Written by Peter Shaw

So you’re about to launch into the pleasurable business of designing your garden.  Putting together a garden design checklist, you’ve probably got a scrap-book full of ideas – bits and pieces gathered over time that might (or might not) become a reality. What follows is just as important to add into the design process for the simple reason that it keeps things real. It’s easy to be distracted by something in a glossy magazine or spotted online. The trick to making a great garden – one that works and feels right – is to incorporate the glossy ideas over a solid foundation of honest practicality.  

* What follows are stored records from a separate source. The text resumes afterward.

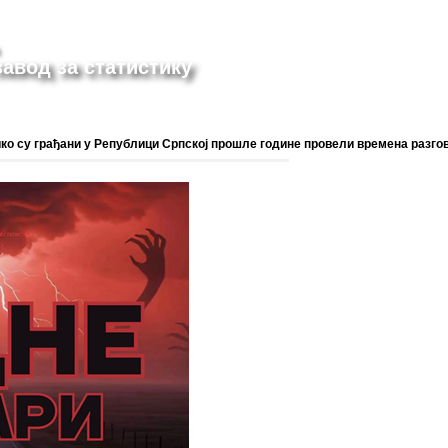
авод за статистику
ико су грађани у Републици Српској прошле године провели времена разг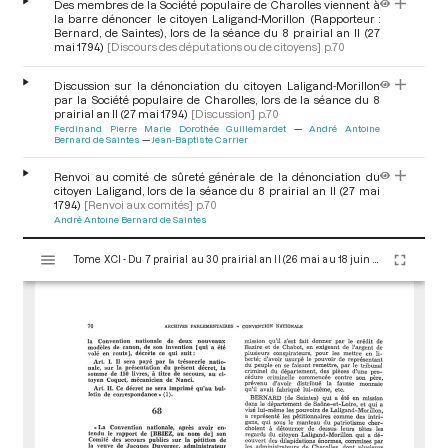
Des membres de la Société populaire de Charolles viennent à
la barre dénoncer le citoyen Laligand-Morillon (Rapporteur :
Bernard, de Saintes), lors de la séance du 8 prairial an II (27
mai 1794)
[Discours des députations ou de citoyens]
p.70
Discussion sur la dénonciation du citoyen Laligand-Morillon
par la Société populaire de Charolles, lors de la séance du 8
prairial an II (27 mai 1794)
[Discussion]
p.70
Ferdinand Pierre Marie Dorothée Guillemardet
André Antoine
Bernard de Saintes
Jean-Baptiste Carrier
Renvoi au comité de sûreté générale de la dénonciation du
citoyen Laligand, lors de la séance du 8 prairial an II (27 mai
1794)
[Renvoi aux comités]
p.70
André Antoine Bernard de Saintes
V
Tome XCI - Du 7 prairial au 30 prairial an II (26 mai au 18 juin 1794)
i
s
u
a
l
i
s
e
u
r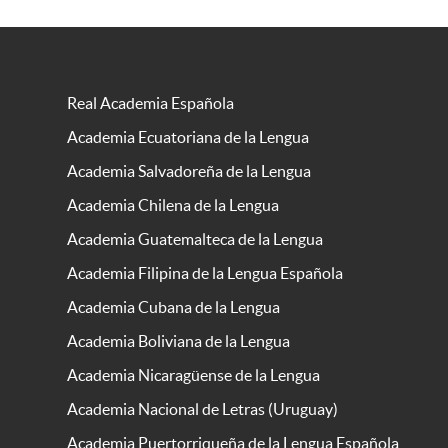
Real Academia Española
Academia Ecuatoriana de la Lengua
Academia Salvadoreña de la Lengua
Academia Chilena de la Lengua
Academia Guatemalteca de la Lengua
Academia Filipina de la Lengua Española
Academia Cubana de la Lengua
Academia Boliviana de la Lengua
Academia Nicaragüense de la Lengua
Academia Nacional de Letras (Uruguay)
Academia Puertorriqueña de la Lengua Española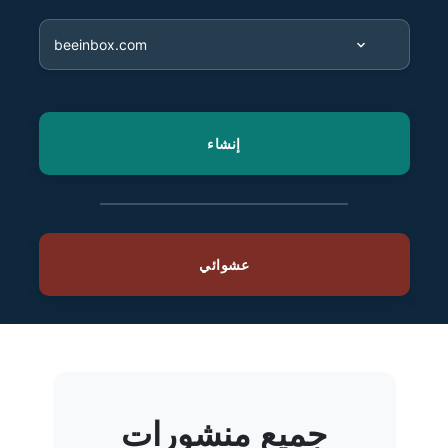
جميع منشورات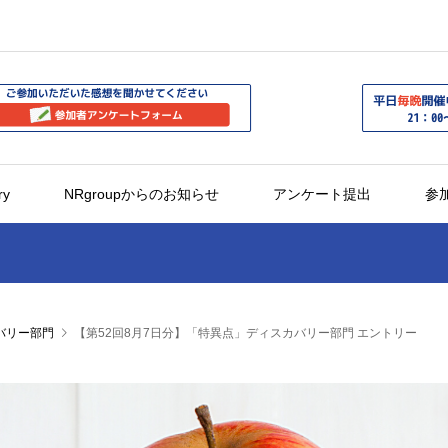
ry
NRgroupからのお知らせ
アンケート提出
参
バリー部門
【第52回8月7日分】「特異点」ディスカバリー部門 エントリー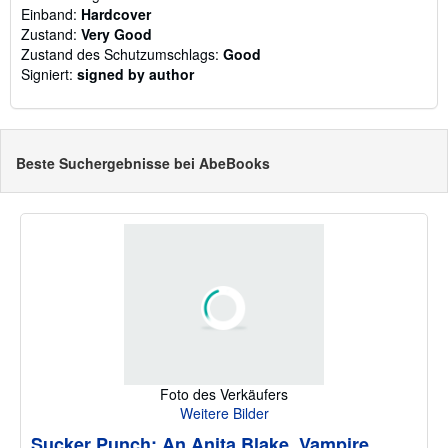
Einband:
Hardcover
Zustand:
Very Good
Zustand des Schutzumschlags:
Good
Signiert:
signed by author
Beste Suchergebnisse bei AbeBooks
Foto des Verkäufers
Weitere Bilder
Sucker Punch: An Anita Blake, Vampire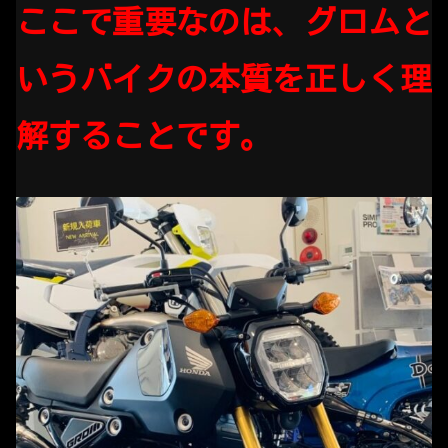
ここで重要なのは、グロムと
いうバイクの本質を正しく理
解することです。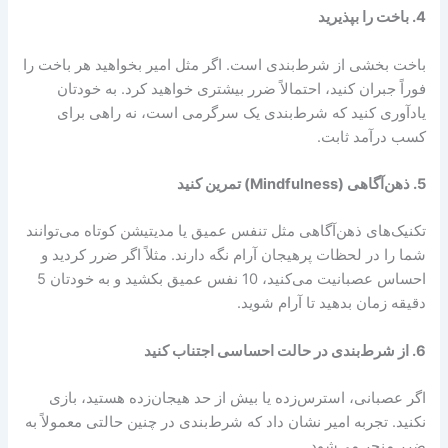
4.
باخت را بپذیرید
باخت بخشی از شرط‌بندی است. اگر مثل امیر بخواهید هر باخت را
فوراً جبران کنید، احتمالاً ضرر بیشتری خواهید کرد. به خودتان
یادآوری کنید که شرط‌بندی یک سرگرمی است، نه راهی برای
کسب درآمد ثابت.
5.
ذهن‌آگاهی
(Mindfulness)
تمرین کنید
تکنیک‌های ذهن‌آگاهی مثل تنفس عمیق یا مدیتیشن کوتاه می‌توانند
شما را در لحظات پرهیجان آرام نگه دارند. مثلاً اگر ضرر کردید و
احساس عصبانیت می‌کنید، 10 نفس عمیق بکشید و به خودتان 5
دقیقه زمان بدهید تا آرام شوید.
6.
از شرط‌بندی در حالت احساسی اجتناب کنید
اگر عصبانی، استرس‌زده یا بیش از حد هیجان‌زده هستید، بازی
نکنید. تجربه امیر نشان داد که شرط‌بندی در چنین حالتی معمولاً به
ضرر منجر می‌شود.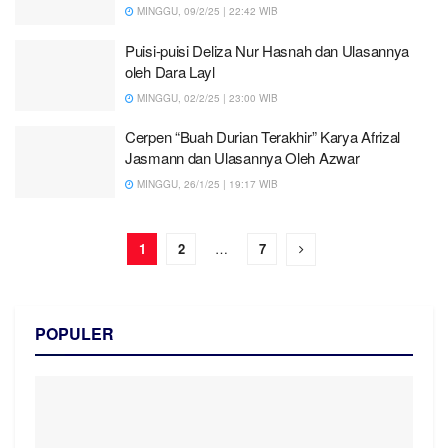
MINGGU, 09/2/25 | 22:42 WIB
Puisi-puisi Deliza Nur Hasnah dan Ulasannya
oleh Dara Layl
MINGGU, 02/2/25 | 23:00 WIB
Cerpen “Buah Durian Terakhir” Karya Afrizal
Jasmann dan Ulasannya Oleh Azwar
MINGGU, 26/1/25 | 19:17 WIB
1
2
…
7
POPULER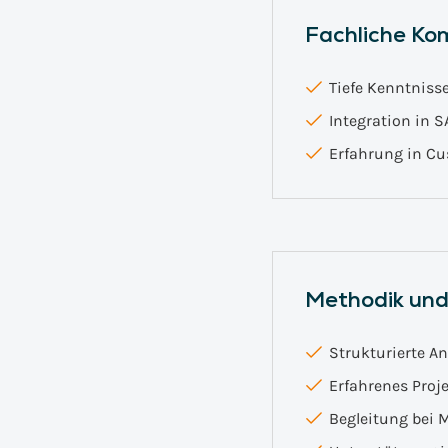
Fachliche Ko
Tiefe Kenntnisse
Integration in 
Erfahrung in C
Methodik un
Strukturierte 
Erfahrenes Pro
Begleitung bei 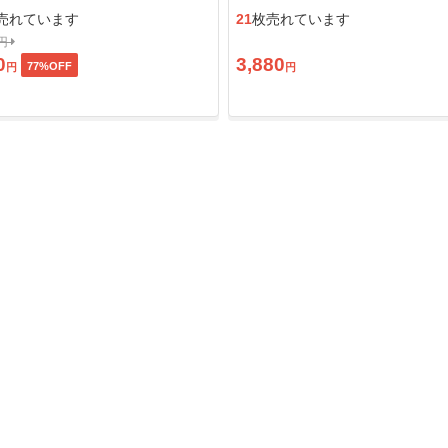
ン」
売れています
21
枚売れています
0円
0
3,880
77
%OFF
円
円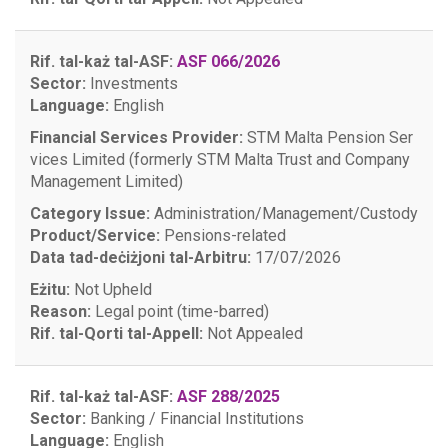
Rif. tal-każ tal-ASF:
ASF 066/2026
Sector:
Investments
Language:
English
Financial Services Provider:
STM Malta Pension Ser
vices Limited (formerly STM Malta Trust and Company
Management Limited)
Category Issue:
Administration/Management/Custody
Product/Service:
Pensions-related
Data tad-deċiżjoni tal-Arbitru:
17/07/2026
Eżitu:
Not Upheld
Reason:
Legal point (time-barred)
Rif. tal-Qorti tal-Appell:
Not Appealed
Rif. tal-każ tal-ASF:
ASF 288/2025
Sector:
Banking / Financial Institutions
Language:
English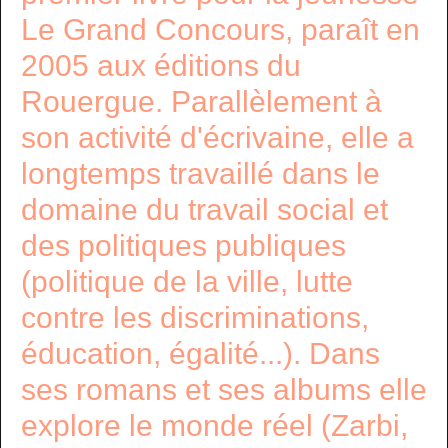
Le Grand Concours, paraît en
2005 aux éditions du
Rouergue. Parallèlement à
son activité d'écrivaine, elle a
longtemps travaillé dans le
domaine du travail social et
des politiques publiques
(politique de la ville, lutte
contre les discriminations,
éducation, égalité...). Dans
ses romans et ses albums elle
explore le monde réel (Zarbi,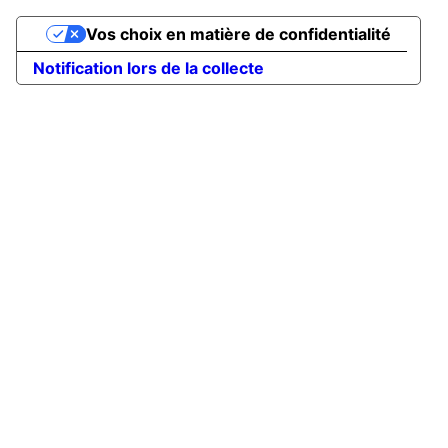
Vos choix en matière de confidentialité
Notification lors de la collecte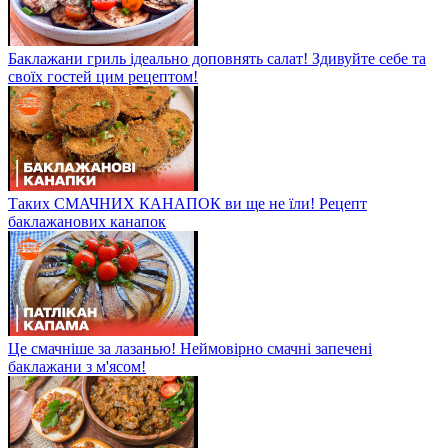
Баклажани гриль ідеально доповнять салат! Здивуйте себе та
своїх гостей цим рецептом!
Таких СМАЧНИХ КАНАПОК ви ще не їли! Рецепт
баклажанових канапок
Це смачніше за лазанью! Неймовірно смачні запечені
баклажани з м'ясом!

Here is a garden design checklist…

Garden design checklist

  1. How much money do you want to spend? It’s worth facing the Big Question up front because everything hangs off the answer. As a rule of thumb, between seven and ten percent of the property value is a reasonable amount to spend on a whole garden construction: this amount needs to cover both the hard landscaping (paths, desks, pergolas etc) and the soft (the plants).If you’re calling in some professional help with the design, have a figure in mind to introduce early on in the discussion so that they come up with a design that fits your budget rather than produce something that’s beautiful but is more than you’re prepared to spend. Worse still, they may come up with something that is lacking when you were prepared to put more towards the outcome.
  2. How to work best with what I already have? Or in other words, what are the current strengths of my existing outdoor space? Are there some established trees already screening the neighbour’s ugly garage roof. Is there an existing slope to the block that might help create zones and interest? Is there the potential of a borrowed view – of distant hills or trees – from a space that might be converted from an underused back corner of the garden to a gathering place furnished with a bench. These are all assets to work with – gifts to the garden designer and you as the person who will live and breathe the space. And it’s probably worth making the point here that it can be tricky to introduce something that’s alien to the existing space, like a recreation of the Far North Queenland tropics you’ve just experienced while on holiday. If this type of tropical look is what you want, technically it can be done (with professional help with plant selections). But our approach has always been to work what each site offers naturally rather than impose external themes that don’t fit it necessarily.
  3. Accept what you can’t change. This is about working with what you’ve got: accepting the way things are on your site and making them work better for you. For example, you can’t change the way your house faces and unless you carry out some significant architectural renovations to the layout of your home. Your front door faces where the front door faces so your landscape design will need to work with that. Orientation is the same: you can’t make the north south, and the south north. So if your back yard faces south you may need to come up with a clever solution to avoid making the major gathering place – the patio or deck where the outdoor dining takes place – on the shady south side. It doesn’t matter how nice your landscaping is, people will avoid the prevailing winds and chill, and you may even find them dragging the deck chairs out and around to the sunnier side of the house. If you’re realistic about what you’ve got, there’s more chance you’ll be able to work a solution.
  4. Work out what you’d like your garden to look and feel like. This is sometimes harder to do than it sounds. I find the best way to sort this out is to keep your eyes open and be very aware of other gardens or outdoor spaces. What do you notice and what do you like (or not like) about what you see. How do some spaces make you feel and why do you think that is? This sort of garden stock-taking will begin to show up a few themes: formal layouts with symmetry and organised plantings to informal, asymmetrical designs with loose free form plantings – and everything in between. Make a list or collect pictures of what feels right for you and use it during the design process.
  5. Who will be out in the garden? Who will be using it? Are there young children, older children, pets, extended family and friends at regular gatherings? When you understand how your garden will need to work for you, it’s possible to rough in some detail. For example, if large gatherings are a rarity, the garden terrace needs to be large enough to cope when everyone is there, but it does not need to be dominated permanently with a massive table setting. Instead two smaller tables can be used (one on the terrace and the other elsewhere in the garden, brought together for big lunches) and the surplus folding deck chairs stored until needed. This also about activities in the garden and how these might adapt over the years. A garden with little children may have a play area which can easily be converted into more traditional landscaping when they quickly outgrow it: a sand pit that becomes a teenagers fire-pit gathering point.
  6. How will the garden be maintained? Again, be honest. How much time do you actually have free to look after the garden. And how much gardening do you relish doing or would you rather someone else did it? Whatever the shake-down ends up being, it’s good to know at the design stage, as careful planning can build a garden to suit. For example, a small organised but loosely planted garden may take only three hours a week to look after while a large formal garden that’s quite clipped may need a day a week to keep in shape and maintain the investment.
  7. What about the bits and pieces? The gates, fences, screening, paving options, favourite plants…? All of these things – the parts of the garden that add to the whole – should also be collected and stored in that reference scrapbook (virtual or actual). Be prepared that what ends up as part of your finished garden will often have a lot more to do with the bigger decisions you’ve made along the way (see points 1 through 6). For example, you may have fallen for a solid concrete five-metre long table, spotted in a magazine, but its length, immobility and the fact that it would be needed only on Christmas Day may mean it doesn’t end up in your back yard.